Thoughts on creating efficient system-wide standard helpers and automations

Hello. I am new to Home Assistant (HA), but not so new to Home Automation (H/auto).

I am intending to migrate all my disparate systems (Veras with PLEG, Domoticz, various proprietary cloud etc.) under the one glorious HA local umbrella and binning off the other ‘brains’. So far, I’ve migrated a few devices of various types that the wife doesn’t use or notice and am trying to get to grips with the HA ways of defining, scripting, automation etc.

I have some very definite implementation requirements which have come about through being burnt several times with H/auto. To try and give a flavour of this, I always have additional fields that contain the date/time of last on, last off and last change of a boolean as standalone fields that survive reboots of the state engine. I insist on having multiple sensors and actuators for security critical elements to provided redundancy. I also never have a button/switch directly control an actuator. A button/switch or other input will adjust a ‘request’ or ‘desired’ state which then gets processed through the system to affect other aspects of the system according to schedules and other inputs. Caretaker automations compare the desired state(s) with actual state(s) to action change. With a typical device MTBF of 100,000 hours and having around 160 devices I have come to expect device failure every month, so the system needs to survive these failures and allow for easy replacement of the affected parts without bringing the whole system down. My initial playing with HA suggests that HA seems naturally more resilient to this, but still…

To put this into context, I’ll discuss my garage door.

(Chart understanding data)
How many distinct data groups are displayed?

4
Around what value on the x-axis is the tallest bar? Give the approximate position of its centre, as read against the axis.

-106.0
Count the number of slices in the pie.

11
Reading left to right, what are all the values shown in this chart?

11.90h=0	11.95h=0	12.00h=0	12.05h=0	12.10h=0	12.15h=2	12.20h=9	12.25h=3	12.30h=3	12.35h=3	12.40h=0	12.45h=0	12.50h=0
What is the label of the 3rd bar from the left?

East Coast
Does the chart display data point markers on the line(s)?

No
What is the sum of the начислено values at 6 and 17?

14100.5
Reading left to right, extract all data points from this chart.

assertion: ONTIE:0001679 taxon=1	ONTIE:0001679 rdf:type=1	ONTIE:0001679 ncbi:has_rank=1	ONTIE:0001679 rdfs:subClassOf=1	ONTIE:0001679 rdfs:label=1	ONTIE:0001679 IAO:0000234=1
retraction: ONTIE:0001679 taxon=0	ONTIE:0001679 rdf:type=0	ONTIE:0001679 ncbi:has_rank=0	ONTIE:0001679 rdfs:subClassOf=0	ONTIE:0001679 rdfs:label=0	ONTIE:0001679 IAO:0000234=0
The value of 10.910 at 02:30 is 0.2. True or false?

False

◆ **STUDY QUESTIONS**:
1) Quote the Home Assistant post word for word, beginning at the words "Thoughts on creating" and stopping after "scripting, automation etc.".
2) Print the rows, beginning at their first line and stopping after the line that contains "Count the number of slices in the pie.".
The Home Assistant post and the rows come from unrelated sources.

◆ **ANSWERS PROVIDED**:
1)
Thoughts on creating efficient system-wide standard helpers and automations

Hello. I am new to Home Assistant (HA), but not so new to Home Automation (H/auto).

I am intending to migrate all my disparate systems (Veras with PLEG, Domoticz, various proprietary cloud etc.) under the one glorious HA local umbrella and binning off the other ‘brains’. So far, I’ve migrated a few devices of various types that the wife doesn’t use or notice and am trying to get to grips with the HA ways of defining, scripting, automation etc.

2)
How many distinct data groups are displayed?

4
Around what value on the x-axis is the tallest bar? Give the approximate position of its centre, as read against the axis.

-106.0
Count the number of slices in the pie.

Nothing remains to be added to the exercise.